> [Work instruction]:
Print exactly what the entries say, line by line, from the first line down to the one with "### Code style ###", inclusive.

[Collected data]
BEGIN

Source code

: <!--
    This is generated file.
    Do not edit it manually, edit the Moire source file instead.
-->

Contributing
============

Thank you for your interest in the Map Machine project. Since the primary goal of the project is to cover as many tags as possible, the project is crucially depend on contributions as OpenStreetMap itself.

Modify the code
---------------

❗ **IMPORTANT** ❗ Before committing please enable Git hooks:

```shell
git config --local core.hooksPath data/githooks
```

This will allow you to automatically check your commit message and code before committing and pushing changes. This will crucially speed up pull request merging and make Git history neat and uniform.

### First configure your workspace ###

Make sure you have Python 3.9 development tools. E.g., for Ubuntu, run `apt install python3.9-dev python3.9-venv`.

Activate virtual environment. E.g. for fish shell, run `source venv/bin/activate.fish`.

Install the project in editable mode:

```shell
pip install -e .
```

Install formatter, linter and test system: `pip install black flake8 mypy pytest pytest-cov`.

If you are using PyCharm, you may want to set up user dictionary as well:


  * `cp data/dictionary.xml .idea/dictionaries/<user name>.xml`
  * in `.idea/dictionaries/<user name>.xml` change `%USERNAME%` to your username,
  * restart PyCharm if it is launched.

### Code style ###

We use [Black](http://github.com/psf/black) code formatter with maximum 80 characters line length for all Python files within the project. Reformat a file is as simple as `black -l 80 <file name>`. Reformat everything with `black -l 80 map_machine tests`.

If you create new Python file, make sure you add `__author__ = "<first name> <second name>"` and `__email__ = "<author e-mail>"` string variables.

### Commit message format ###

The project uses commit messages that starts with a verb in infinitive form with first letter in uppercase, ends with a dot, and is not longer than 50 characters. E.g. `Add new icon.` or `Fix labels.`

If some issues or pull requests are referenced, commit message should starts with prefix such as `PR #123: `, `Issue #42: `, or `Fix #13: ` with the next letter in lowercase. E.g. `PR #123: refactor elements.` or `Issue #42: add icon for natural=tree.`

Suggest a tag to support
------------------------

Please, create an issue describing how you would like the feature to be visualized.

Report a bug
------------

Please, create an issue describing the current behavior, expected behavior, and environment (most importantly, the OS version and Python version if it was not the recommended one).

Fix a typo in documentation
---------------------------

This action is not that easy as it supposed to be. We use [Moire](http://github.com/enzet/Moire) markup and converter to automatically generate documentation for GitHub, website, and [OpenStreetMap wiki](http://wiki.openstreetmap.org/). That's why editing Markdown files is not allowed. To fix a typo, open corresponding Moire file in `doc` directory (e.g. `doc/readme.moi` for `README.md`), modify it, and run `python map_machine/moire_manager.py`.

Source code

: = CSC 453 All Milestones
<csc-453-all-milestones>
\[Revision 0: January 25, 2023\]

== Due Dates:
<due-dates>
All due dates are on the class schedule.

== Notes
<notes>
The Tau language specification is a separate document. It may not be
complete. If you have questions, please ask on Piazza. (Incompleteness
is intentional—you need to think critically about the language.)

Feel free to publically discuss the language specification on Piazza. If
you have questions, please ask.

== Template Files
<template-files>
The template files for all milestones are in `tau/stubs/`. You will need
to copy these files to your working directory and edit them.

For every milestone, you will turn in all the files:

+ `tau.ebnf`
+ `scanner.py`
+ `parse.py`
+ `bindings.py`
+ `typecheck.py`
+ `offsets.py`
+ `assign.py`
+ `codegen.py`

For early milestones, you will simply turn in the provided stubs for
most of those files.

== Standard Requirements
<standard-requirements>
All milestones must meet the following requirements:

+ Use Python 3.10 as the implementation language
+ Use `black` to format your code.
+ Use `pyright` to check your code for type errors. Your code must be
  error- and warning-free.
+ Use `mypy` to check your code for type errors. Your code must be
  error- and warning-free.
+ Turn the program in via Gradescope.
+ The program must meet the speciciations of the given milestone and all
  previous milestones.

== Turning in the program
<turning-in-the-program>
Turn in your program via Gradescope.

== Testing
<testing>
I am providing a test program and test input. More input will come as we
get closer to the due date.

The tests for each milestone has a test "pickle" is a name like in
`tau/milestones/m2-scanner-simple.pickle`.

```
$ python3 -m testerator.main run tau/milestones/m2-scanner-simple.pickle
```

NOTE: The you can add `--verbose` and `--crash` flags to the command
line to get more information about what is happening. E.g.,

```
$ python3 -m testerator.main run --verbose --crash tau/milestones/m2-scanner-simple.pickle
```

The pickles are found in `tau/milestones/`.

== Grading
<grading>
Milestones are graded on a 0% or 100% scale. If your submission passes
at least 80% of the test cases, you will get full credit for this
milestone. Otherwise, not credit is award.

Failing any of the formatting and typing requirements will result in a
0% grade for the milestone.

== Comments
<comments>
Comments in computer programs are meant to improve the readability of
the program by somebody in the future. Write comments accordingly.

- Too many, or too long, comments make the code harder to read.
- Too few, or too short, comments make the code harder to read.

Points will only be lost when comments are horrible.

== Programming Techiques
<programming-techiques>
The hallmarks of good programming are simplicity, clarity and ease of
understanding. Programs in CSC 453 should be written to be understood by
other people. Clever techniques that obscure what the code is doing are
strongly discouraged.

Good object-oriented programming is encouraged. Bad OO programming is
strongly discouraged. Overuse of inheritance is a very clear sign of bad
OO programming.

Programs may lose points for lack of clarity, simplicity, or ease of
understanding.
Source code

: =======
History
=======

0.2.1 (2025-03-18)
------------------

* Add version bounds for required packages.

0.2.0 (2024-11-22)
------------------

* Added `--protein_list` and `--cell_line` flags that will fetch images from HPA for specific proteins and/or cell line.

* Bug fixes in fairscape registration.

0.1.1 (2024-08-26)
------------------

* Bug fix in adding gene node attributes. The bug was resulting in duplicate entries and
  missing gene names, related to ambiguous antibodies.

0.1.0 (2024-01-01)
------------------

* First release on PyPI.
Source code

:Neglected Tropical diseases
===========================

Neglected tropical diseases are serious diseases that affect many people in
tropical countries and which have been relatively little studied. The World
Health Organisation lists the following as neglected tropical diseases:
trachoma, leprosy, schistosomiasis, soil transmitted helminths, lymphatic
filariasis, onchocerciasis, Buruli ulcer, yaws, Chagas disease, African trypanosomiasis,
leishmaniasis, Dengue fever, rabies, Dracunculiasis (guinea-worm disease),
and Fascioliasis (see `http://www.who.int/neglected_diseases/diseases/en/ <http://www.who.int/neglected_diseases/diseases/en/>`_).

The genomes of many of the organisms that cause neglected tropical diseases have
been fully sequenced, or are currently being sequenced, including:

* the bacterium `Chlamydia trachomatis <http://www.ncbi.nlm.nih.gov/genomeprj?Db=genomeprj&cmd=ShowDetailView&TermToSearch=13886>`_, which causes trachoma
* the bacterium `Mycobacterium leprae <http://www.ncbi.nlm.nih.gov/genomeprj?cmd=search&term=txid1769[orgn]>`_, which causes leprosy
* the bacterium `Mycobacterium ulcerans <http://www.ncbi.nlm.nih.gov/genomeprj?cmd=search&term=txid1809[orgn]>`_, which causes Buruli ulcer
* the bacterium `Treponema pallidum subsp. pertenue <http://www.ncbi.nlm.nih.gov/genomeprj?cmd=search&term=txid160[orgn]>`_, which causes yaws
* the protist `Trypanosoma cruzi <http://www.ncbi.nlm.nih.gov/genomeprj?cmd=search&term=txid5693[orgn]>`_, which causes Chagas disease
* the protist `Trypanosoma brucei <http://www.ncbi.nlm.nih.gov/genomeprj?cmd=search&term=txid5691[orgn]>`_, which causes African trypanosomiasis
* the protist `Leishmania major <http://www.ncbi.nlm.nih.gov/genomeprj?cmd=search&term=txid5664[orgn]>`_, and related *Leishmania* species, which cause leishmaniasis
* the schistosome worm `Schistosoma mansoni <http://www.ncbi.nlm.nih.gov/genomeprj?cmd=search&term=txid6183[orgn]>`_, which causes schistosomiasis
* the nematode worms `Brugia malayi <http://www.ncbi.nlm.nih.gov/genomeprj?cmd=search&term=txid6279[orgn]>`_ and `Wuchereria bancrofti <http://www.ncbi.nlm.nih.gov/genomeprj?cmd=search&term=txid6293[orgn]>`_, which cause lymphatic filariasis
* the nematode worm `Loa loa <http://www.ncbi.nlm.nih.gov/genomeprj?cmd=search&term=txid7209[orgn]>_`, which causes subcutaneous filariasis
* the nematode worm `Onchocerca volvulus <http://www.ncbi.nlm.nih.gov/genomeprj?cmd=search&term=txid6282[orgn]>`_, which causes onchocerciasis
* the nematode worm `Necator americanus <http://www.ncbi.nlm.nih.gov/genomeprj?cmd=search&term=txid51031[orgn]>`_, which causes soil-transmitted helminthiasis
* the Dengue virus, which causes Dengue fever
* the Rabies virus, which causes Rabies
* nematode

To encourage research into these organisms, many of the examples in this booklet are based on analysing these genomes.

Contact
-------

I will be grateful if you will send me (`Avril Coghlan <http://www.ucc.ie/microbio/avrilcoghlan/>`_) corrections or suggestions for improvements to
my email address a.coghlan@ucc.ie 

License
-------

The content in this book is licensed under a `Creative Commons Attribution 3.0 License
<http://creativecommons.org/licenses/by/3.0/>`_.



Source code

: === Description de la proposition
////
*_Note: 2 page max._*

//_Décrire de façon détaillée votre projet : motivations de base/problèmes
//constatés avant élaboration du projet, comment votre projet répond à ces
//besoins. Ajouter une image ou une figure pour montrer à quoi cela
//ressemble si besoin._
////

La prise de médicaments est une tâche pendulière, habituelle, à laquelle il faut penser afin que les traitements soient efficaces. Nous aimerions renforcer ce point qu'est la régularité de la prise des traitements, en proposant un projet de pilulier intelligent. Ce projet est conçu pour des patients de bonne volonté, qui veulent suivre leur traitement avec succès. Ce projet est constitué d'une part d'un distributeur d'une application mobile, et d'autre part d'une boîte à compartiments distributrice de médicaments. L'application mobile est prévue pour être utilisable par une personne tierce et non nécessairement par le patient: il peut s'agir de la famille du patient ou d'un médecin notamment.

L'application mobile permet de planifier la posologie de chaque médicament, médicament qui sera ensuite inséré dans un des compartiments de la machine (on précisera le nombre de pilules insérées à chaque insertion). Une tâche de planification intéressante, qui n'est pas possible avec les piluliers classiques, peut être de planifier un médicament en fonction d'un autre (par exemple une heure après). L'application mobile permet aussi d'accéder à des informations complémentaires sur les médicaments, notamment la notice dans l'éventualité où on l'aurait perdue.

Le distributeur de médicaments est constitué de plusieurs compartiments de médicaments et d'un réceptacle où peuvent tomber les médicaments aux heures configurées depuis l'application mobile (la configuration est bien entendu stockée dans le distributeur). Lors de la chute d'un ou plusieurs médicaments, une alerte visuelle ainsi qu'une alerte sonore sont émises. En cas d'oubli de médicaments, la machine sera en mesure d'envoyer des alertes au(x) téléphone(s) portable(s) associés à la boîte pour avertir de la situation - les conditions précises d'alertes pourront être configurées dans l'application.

END

> [Exercise solution]:
Source code

: <!--
    This is generated file.
    Do not edit it manually, edit the Moire source file instead.
-->

Contributing
============

Thank you for your interest in the Map Machine project. Since the primary goal of the project is to cover as many tags as possible, the project is crucially depend on contributions as OpenStreetMap itself.

Modify the code
---------------

❗ **IMPORTANT** ❗ Before committing please enable Git hooks:

```shell
git config --local core.hooksPath data/githooks
```

This will allow you to automatically check your commit message and code before committing and pushing changes. This will crucially speed up pull request merging and make Git history neat and uniform.

### First configure your workspace ###

Make sure you have Python 3.9 development tools. E.g., for Ubuntu, run `apt install python3.9-dev python3.9-venv`.

Activate virtual environment. E.g. for fish shell, run `source venv/bin/activate.fish`.

Install the project in editable mode:

```shell
pip install -e .
```

Install formatter, linter and test system: `pip install black flake8 mypy pytest pytest-cov`.

If you are using PyCharm, you may want to set up user dictionary as well:


  * `cp data/dictionary.xml .idea/dictionaries/<user name>.xml`
  * in `.idea/dictionaries/<user name>.xml` change `%USERNAME%` to your username,
  * restart PyCharm if it is launched.

### Code style ###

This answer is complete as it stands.